En plus de subir leur lésion, ces travailleuses et travailleurs de moins de 18 ans sont affectés par une disposition discriminatoire inscrite dans la loi qui entraine leur sous-indemnisation en cas d’arrêt de travail.
En effet, la Loi sur les accidents du travail et les maladies professionnelles (LATMP) prévoit, à son article 80, que les travailleurs qui sont inscrits à temps plein dans un établissement d’enseignement et qui sont âgés de moins de 18 ans ont droit à une indemnité de remplacement du revenu fixée à 121 $ par semaine en 2023.
Le même article prévoit la possibilité de retenir une indemnité plus élevée si l’enfant démontre avoir gagné, au cours des 12 mois précédant son incapacité de travail, un revenu brut annuel d’emploi le justifiant. Puisque beaucoup d’enfants débutent un emploi sans avoir une expérience de travail d’un an lorsque survient une lésion professionnelle, ils ne peuvent bénéficier de cette possibilité et doivent se contenter de cette indemnisation limitée à 121 $ par semaine.
La règle du salaire minimum
La loi prévoit pourtant une règle générale selon laquelle une travailleuse ou un travailleur rendu incapable d’effectuer son travail en raison d’une lésion professionnelle a le droit de recevoir une indemnité de remplacement du revenu pour compenser sa perte de capacité de travail. Le calcul se fait en considérant le revenu brut annuel prévu par le contrat de travail, lequel ne peut être inférieur au revenu brut annuel déterminé sur la base du salaire minimum en vigueur au moment de la lésion, et ce, en fonction d’une semaine normale de travail à temps plein de 40 heures.

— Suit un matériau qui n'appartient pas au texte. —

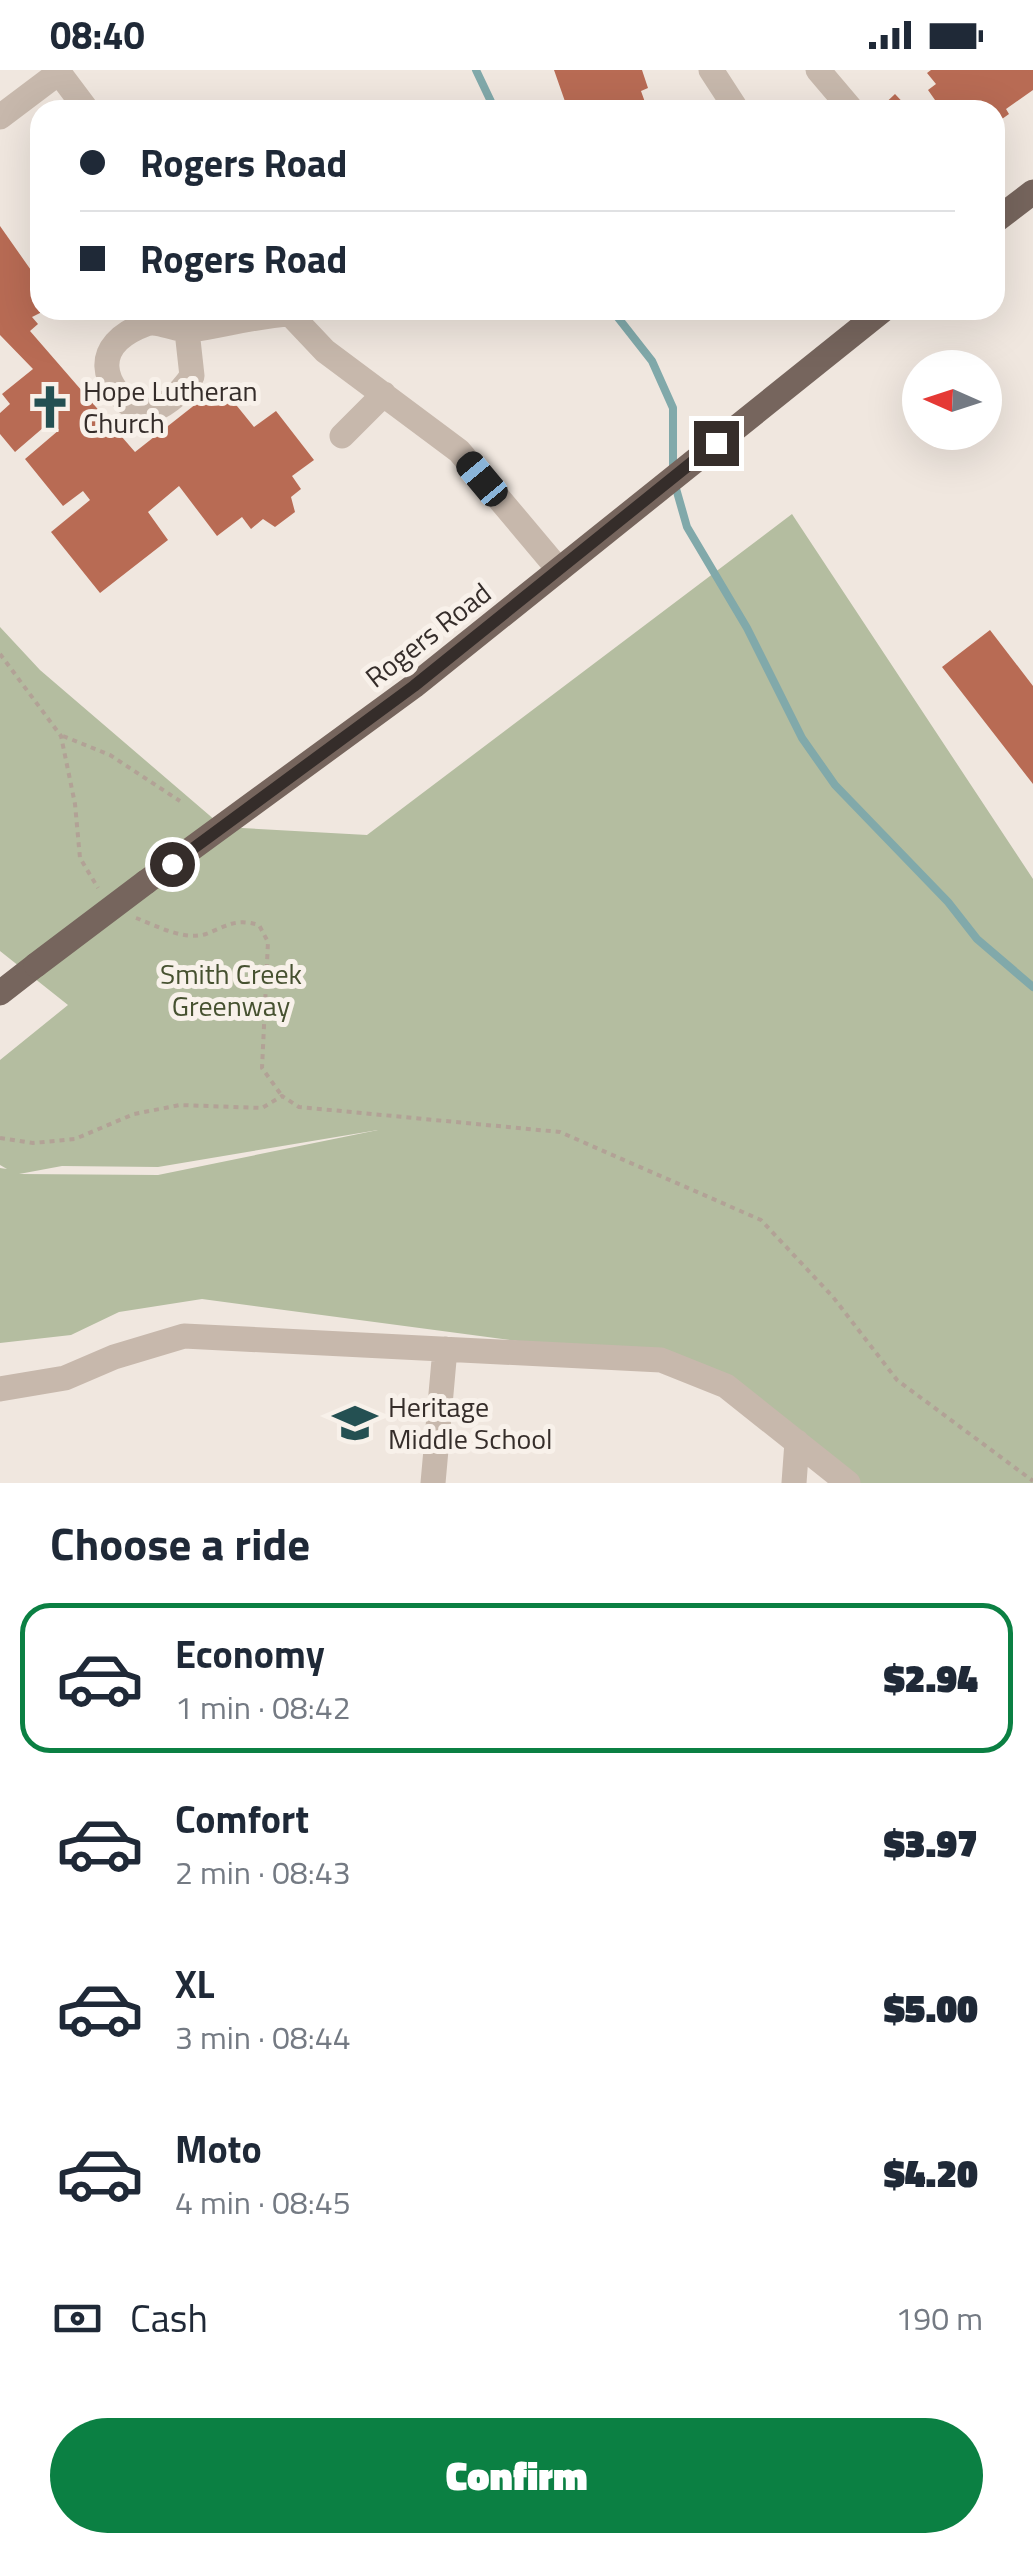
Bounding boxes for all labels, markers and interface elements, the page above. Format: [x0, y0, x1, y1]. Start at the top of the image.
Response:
text: 08:40 [50, 6, 145, 64]
text: Rogers Road [140, 134, 347, 192]
text: Rogers Road [140, 230, 347, 288]
north arrow [902, 350, 1002, 450]
map controls [902, 350, 1002, 450]
place label: Hope Lutheran Church [83, 369, 258, 444]
church icon: Hope Lutheran Church [26, 383, 74, 431]
route end [694, 421, 739, 466]
car [451, 446, 513, 512]
street label: Rogers Road [355, 572, 500, 698]
route start [150, 842, 195, 887]
park label: Smith Creek Greenway [160, 952, 302, 1027]
place label: Heritage Middle School [388, 1385, 553, 1460]
school or university icon: Heritage Middle School [331, 1399, 379, 1447]
text: Choose a ride [50, 1509, 310, 1577]
text: Economy [175, 1625, 325, 1683]
icon: car [55, 1633, 145, 1723]
text: $2.94 [884, 1649, 978, 1707]
text: 1 min · 08:42 [175, 1683, 351, 1731]
text: Comfort [175, 1790, 309, 1848]
icon: car [55, 1798, 145, 1888]
text: $3.97 [884, 1814, 978, 1872]
text: 2 min · 08:43 [175, 1848, 351, 1896]
text: XL [175, 1955, 215, 2013]
icon: car [55, 1963, 145, 2053]
text: $5.00 [884, 1979, 978, 2037]
text: 3 min · 08:44 [175, 2013, 351, 2061]
text: Moto [175, 2120, 262, 2178]
icon: car [55, 2128, 145, 2218]
text: $4.20 [884, 2144, 978, 2202]
text: 4 min · 08:45 [175, 2178, 351, 2226]
text: Cash [130, 2289, 208, 2347]
icon: cash [50, 2291, 105, 2346]
text: 190 m [895, 2294, 983, 2342]
button: Confirm [50, 2418, 983, 2533]

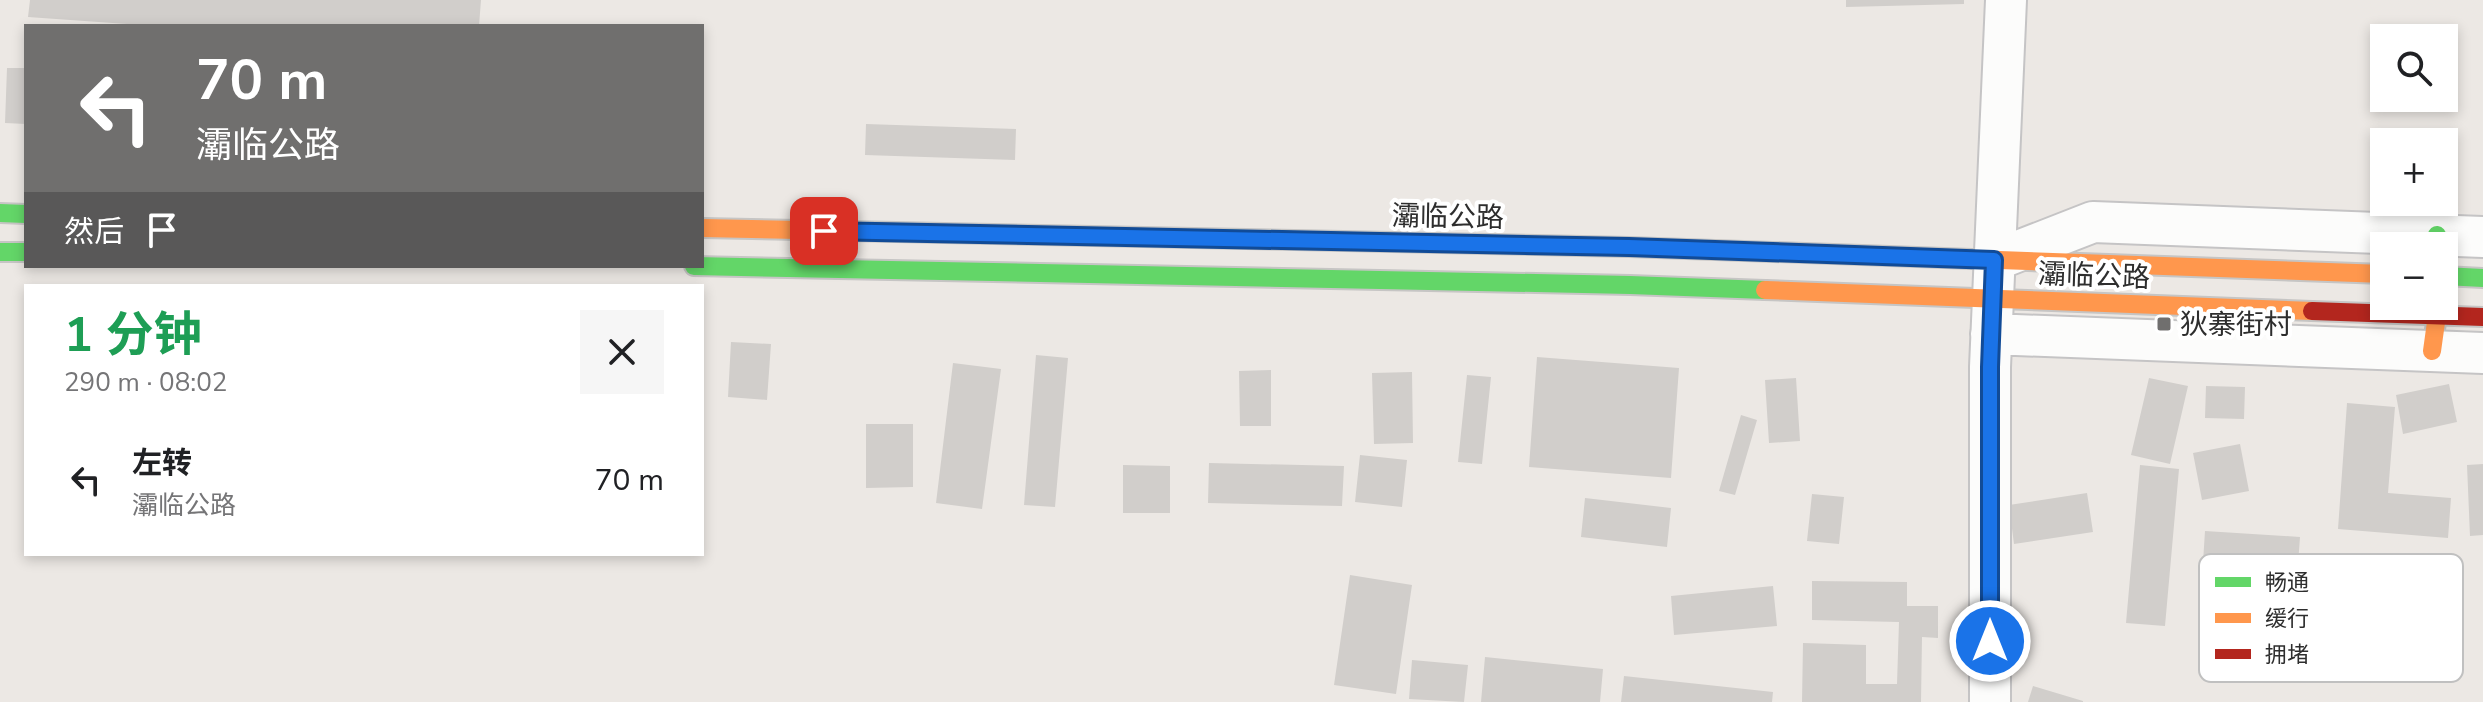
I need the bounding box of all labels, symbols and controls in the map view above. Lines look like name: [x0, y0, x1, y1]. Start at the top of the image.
map controls: [2370, 24, 2458, 320]
button: search: [2370, 24, 2458, 112]
text: 70 m: [196, 42, 327, 119]
icon: left: [64, 56, 168, 160]
text: 灞临公路: [196, 121, 340, 170]
button: +: [2370, 128, 2458, 216]
pin: [790, 197, 858, 265]
street label: 灞临公路: [1392, 197, 1504, 237]
icon: arrive: [140, 208, 184, 252]
icon: arrive: [802, 209, 846, 253]
text: 然后: [64, 212, 124, 253]
button: −: [2370, 232, 2458, 320]
street label: 灞临公路: [2037, 255, 2151, 297]
text: 1 分钟: [64, 302, 202, 368]
place label: 狄寨街村: [2180, 306, 2292, 344]
button: close: [580, 310, 664, 394]
marker: 狄寨街村: [2155, 315, 2173, 333]
text: 290 m · 08:02: [64, 365, 227, 400]
text: 左转: [132, 443, 192, 484]
icon: left: [64, 458, 108, 502]
text: 70 m: [595, 460, 664, 501]
text: 灞临公路: [132, 488, 236, 523]
legend: [2199, 554, 2463, 682]
text: 畅通: [2265, 568, 2309, 598]
position arrow: [1948, 599, 2032, 683]
text: 缓行: [2265, 604, 2309, 634]
text: 拥堵: [2265, 640, 2309, 670]

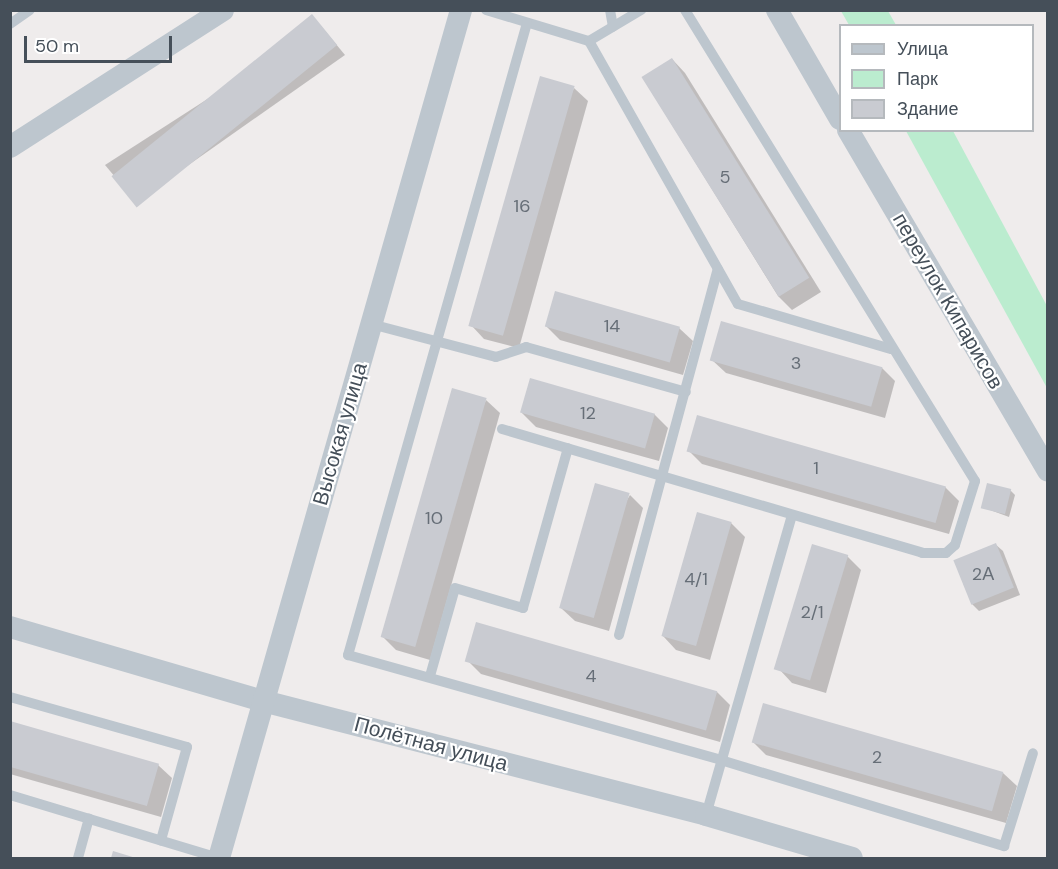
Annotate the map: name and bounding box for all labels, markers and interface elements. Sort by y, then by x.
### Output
scale bar [27,24,176,62]
legend [839,24,1034,132]
text: 50 m [35,34,79,58]
text: Улица [897,37,948,61]
text: Парк [897,67,938,91]
text: Здание [897,97,958,121]
house number: 5 [720,166,730,188]
house number: 16 [514,195,530,217]
street label: переулок Кипарисов [887,208,1009,394]
house number: 14 [604,315,620,337]
house number: 3 [791,352,801,374]
street label: Высокая улица [308,360,372,508]
house number: 12 [580,402,596,424]
house number: 1 [813,457,819,479]
house number: 10 [425,507,443,529]
house number: 2А [972,563,994,585]
house number: 4/1 [684,568,708,590]
house number: 2/1 [800,601,824,623]
house number: 4 [586,665,596,687]
street label: Полётная улица [352,711,510,777]
house number: 2 [872,746,882,768]

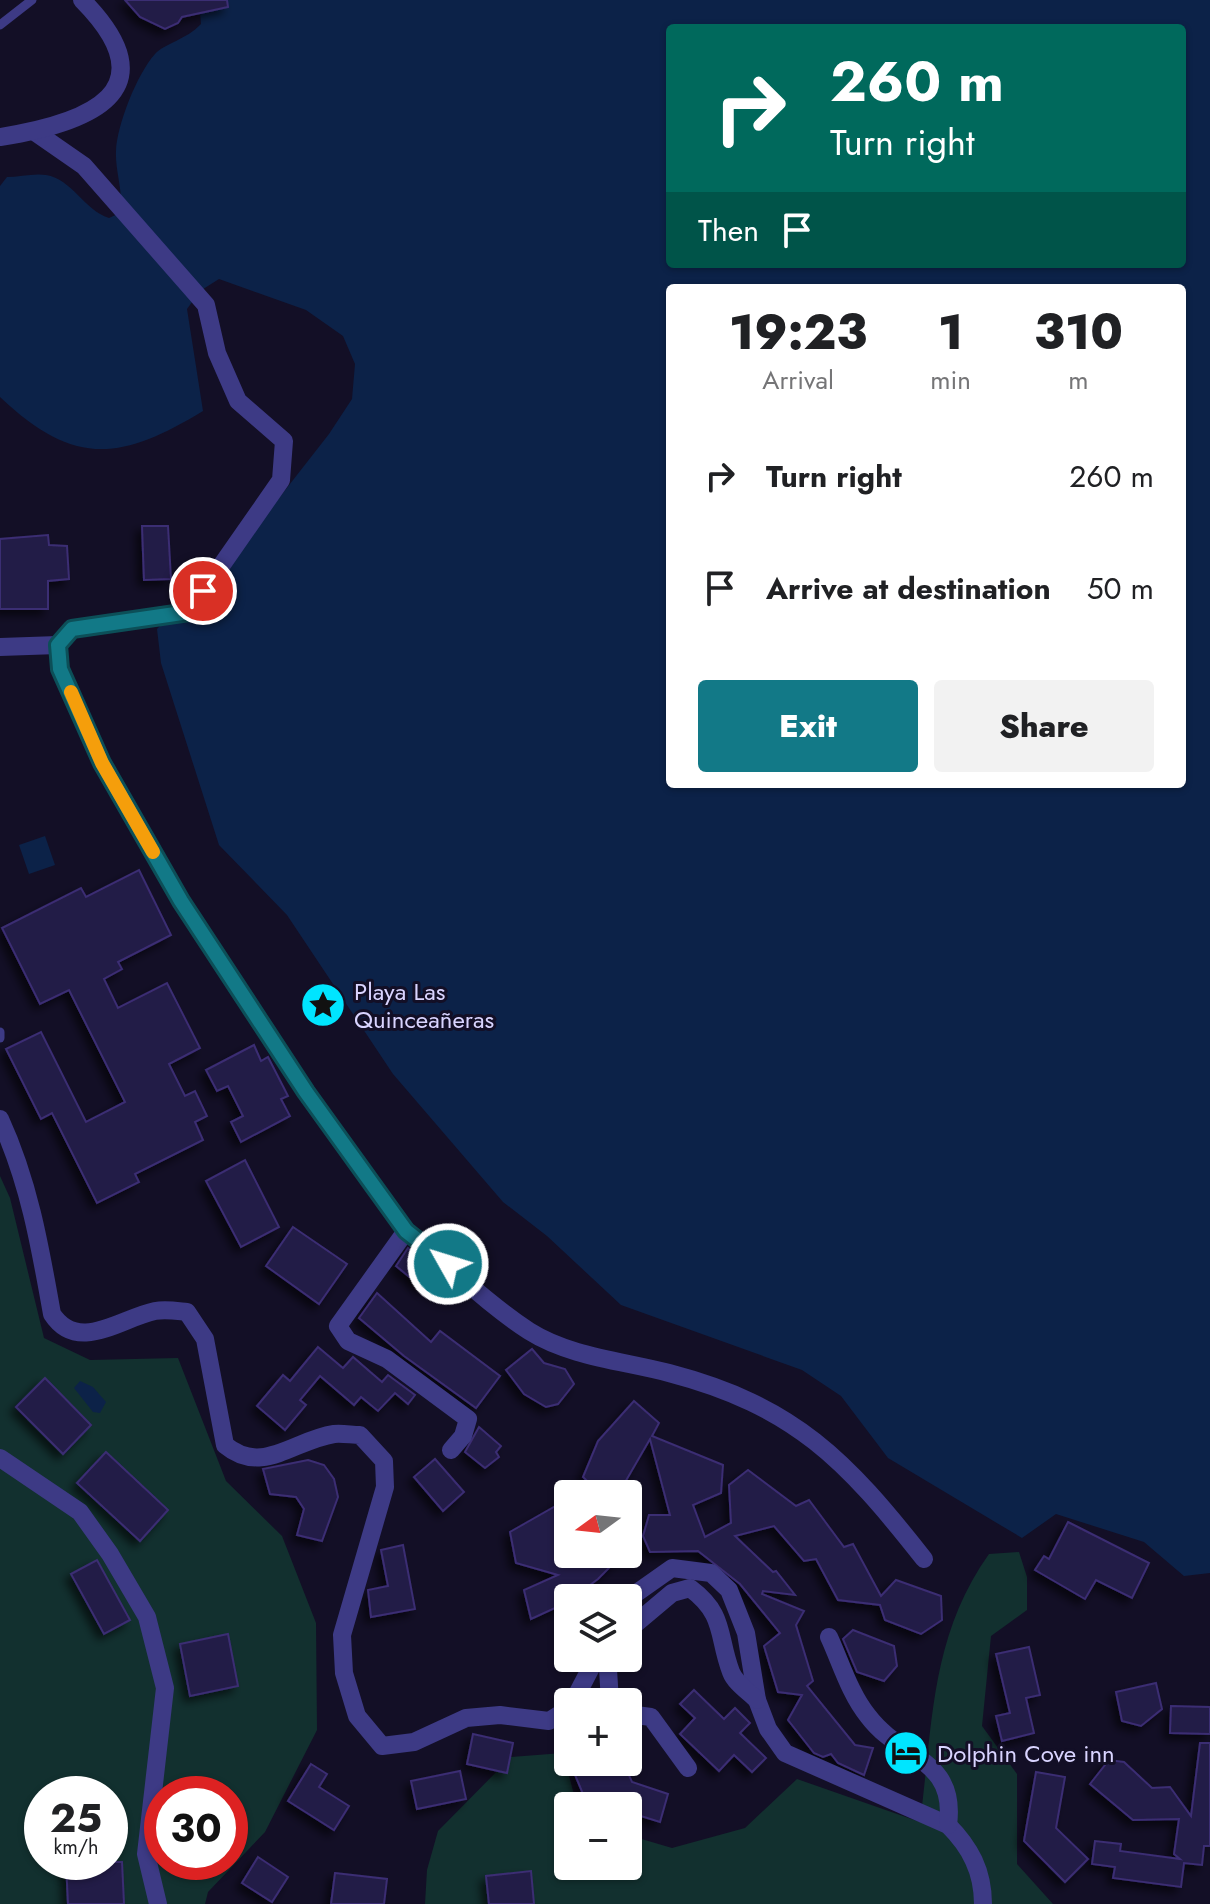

Cette méthode de calcul de l’indemnité de remplacement du revenu, prévue par les articles 6 et 65 de la LATMP, fait en sorte que l’indemnité de remplacement du revenu d’une victime de lésion professionnelle ne peut normalement pas être inférieure à 452,22 $ par semaine. Cette règle repose sur le principe qu’une victime de lésion professionnelle rendue incapable de travailler devient inapte à temps plein et doit être compensée pour cette perte à temps plein.
La sous-indemnisation des enfants victimes de lésions professionnelles
Or, la règle du salaire minimum ne s’applique pas aux enfants mineurs pour qui l’article 80 limite, comme on l’a vu, l’indemnité, dans la plupart des cas, à 121 $ net par semaine jusqu’à 18 ans. Il y a donc, de toute évidence, une injustice flagrante pour ces jeunes travailleuses et travailleurs.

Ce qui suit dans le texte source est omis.